During each phase, players can talk through each step of the OODA Loop:

  1. Observe What data do we have? How are we getting our data? Is our data already refined into intelligence, or do we still need to refine it? Keep track of what information is missing so you can collect that later.
  2. Orient What does this data tell us? What do we know, or think we know? How does this new data challenge or confirm that? What does this data mean for us, in the context of this situation? Is anything we're observing now the result of a previous action we've taken, or is it the result of external actors? What does the runbook say? Does any of the information we have trigger a runbook action, or do we need to figure things out? Is anything actionable, or do we need to learn more before we can choose other actions?
  3. Decide Choose an action from the set of actions. If the data doesn't simply trigger the next runbook step, does your next action help you understand the situation more? What belief does your next action imply? How will you know if that action was correct or incorrect? Can you form a hypothesis? What observations would challenge your hypothesis? What observations would confirm it? Are those mutually exclusive, or are there additional observations or actions you must make to clarify things?
  4. Act Finish your turn by choosing your action or actions (individually or collectively). Perhaps take a moment to write down notes, like what your observations, your hypothesis, and if you think your previous hypothesis was confirmed or refuted. You can review these all later to refine your thinking.

End your session after you've either reached the terminal point of your runbook or you've reached a problem with your runbook so bad you had to stop. (Don't worry, this doesn't mean you've done a bad job. It means you've learned something important before it was a problem.)

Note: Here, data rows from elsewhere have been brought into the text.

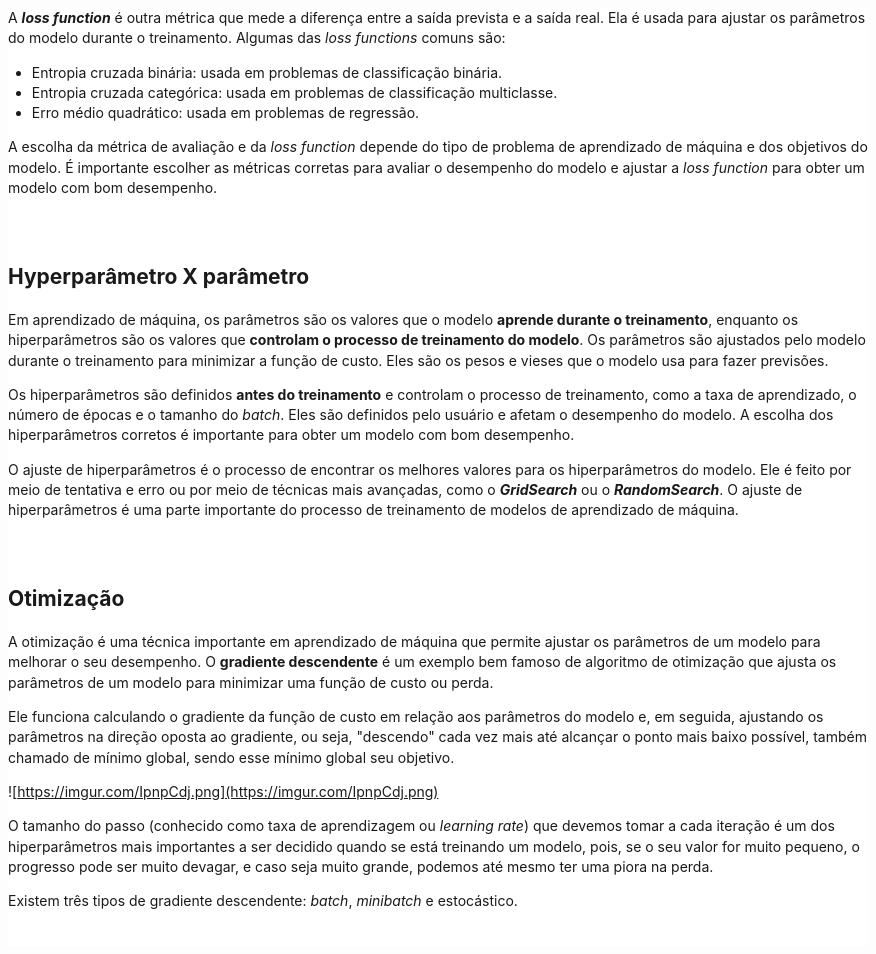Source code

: A ***loss function*** é outra métrica que mede a diferença entre a saída prevista e a saída real. Ela é usada para ajustar os parâmetros do modelo durante o treinamento. Algumas das *loss functions* comuns são:

- Entropia cruzada binária: usada em problemas de classificação binária.
- Entropia cruzada categórica: usada em problemas de classificação multiclasse.
- Erro médio quadrático: usada em problemas de regressão.

A escolha da métrica de avaliação e da *loss function* depende do tipo de problema de aprendizado de máquina e dos objetivos do modelo. É importante escolher as métricas corretas para avaliar o desempenho do modelo e ajustar a *loss function* para obter um modelo com bom desempenho.

&nbsp;

## Hyperparâmetro X parâmetro

Em aprendizado de máquina, os parâmetros são os valores que o modelo **aprende durante o treinamento**, enquanto os hiperparâmetros são os valores que **controlam o processo de treinamento do modelo**. Os parâmetros são ajustados pelo modelo durante o treinamento para minimizar a função de custo. Eles são os pesos e vieses que o modelo usa para fazer previsões. 

Os hiperparâmetros são definidos **antes do treinamento** e controlam o processo de treinamento, como a taxa de aprendizado, o número de épocas e o tamanho do *batch*. Eles são definidos pelo usuário e afetam o desempenho do modelo. A escolha dos hiperparâmetros corretos é importante para obter um modelo com bom desempenho. 

O ajuste de hiperparâmetros é o processo de encontrar os melhores valores para os hiperparâmetros do modelo. Ele é feito por meio de tentativa e erro ou por meio de técnicas mais avançadas, como o ***GridSearch*** ou o ***RandomSearch***. O ajuste de hiperparâmetros é uma parte importante do processo de treinamento de modelos de aprendizado de máquina.

&nbsp;

## Otimização

A otimização é uma técnica importante em aprendizado de máquina que permite ajustar os parâmetros de um modelo para melhorar o seu desempenho. O **gradiente descendente** é um exemplo bem famoso de algoritmo de otimização que ajusta os parâmetros de um modelo para minimizar uma função de custo ou perda. 

Ele funciona calculando o gradiente da função de custo em relação aos parâmetros do modelo e, em seguida, ajustando os parâmetros na direção oposta ao gradiente, ou seja, "descendo" cada vez mais até alcançar o ponto mais baixo possível, também chamado de mínimo global, sendo esse mínimo global seu objetivo. 

![https://imgur.com/IpnpCdj.png](https://imgur.com/IpnpCdj.png)

O tamanho do passo (conhecido como taxa de aprendizagem ou *learning rate*) que devemos tomar a cada iteração é um dos hiperparâmetros mais importantes a ser decidido quando se está treinando um modelo, pois, se o seu valor for muito pequeno, o progresso pode ser muito devagar, e caso seja muito grande, podemos até mesmo ter uma piora na perda.

Existem três tipos de gradiente descendente: *batch*, *minibatch* e estocástico. 

&nbsp;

When you're done, the GM can reveal any hidden information not yet revealed. Plan a retrospective to identify areas of improvement. Turn these notes into action items, and plan to re-run after you've completed those items.

Run this game multiple times until you're confident in the results. You may still learn things each time. You may still come out with action items. But there comes a point where the cost of practice outweighs the value of the lessons you will learn. Where this price point lies depends on your business and the risk tolerance of your industry.

You can get a bit more value out of repeated exercises by making them more realistic (as described earlier), or by adding in a “chaos monkey” element. The “chaos monkey” may remove a person (simulating, for example, a personal emergency), or report that tooling has been broken. In this variant, an incident responder may find expected logs missing or a critical employee may be unavailable. In the same way that the tool helps you build more a resilient architecture, so does this element help your team become more resilient in the face of challenges.

Large scale runbooks can be tested quarterly, yearly, or every two years, depending on staff turnover and technology changes. Runbooks and skills both begin to rot the moment they are not used.

But why should we stop at large scale events?

Every engineering team should know what to do if their software is compromised. They should know where to look for logs to help incident responders. They should know which regulatory agencies they need to contact, and the time limits for legal compliance. These time lines may be surprising. Companies running in India, for example, have 72 hours to report a breach before risking penalties.

Scaled down versions of these table top exercises can be run to verify team runbooks. And the GM's role scales well. One GM can facilitate multiple sessions at the same time, with different learning from the exercise together, learning from each other's good ideas and failures. Shared retrospectives can provide opportunities to foster innovation by cross-pollinating between teams.

Rare events can be chaotic, and time can be lost in that chaos. Lost time can be lost data, and lost data can be both lost revenue and fines. By training for rare and unexpected events, it becomes possible to minimize their impact. While a data breach and lose customer trust, a competent response to an unexpected event can also build trust.

How prepared are you for the unexpected? Are you ready to find out?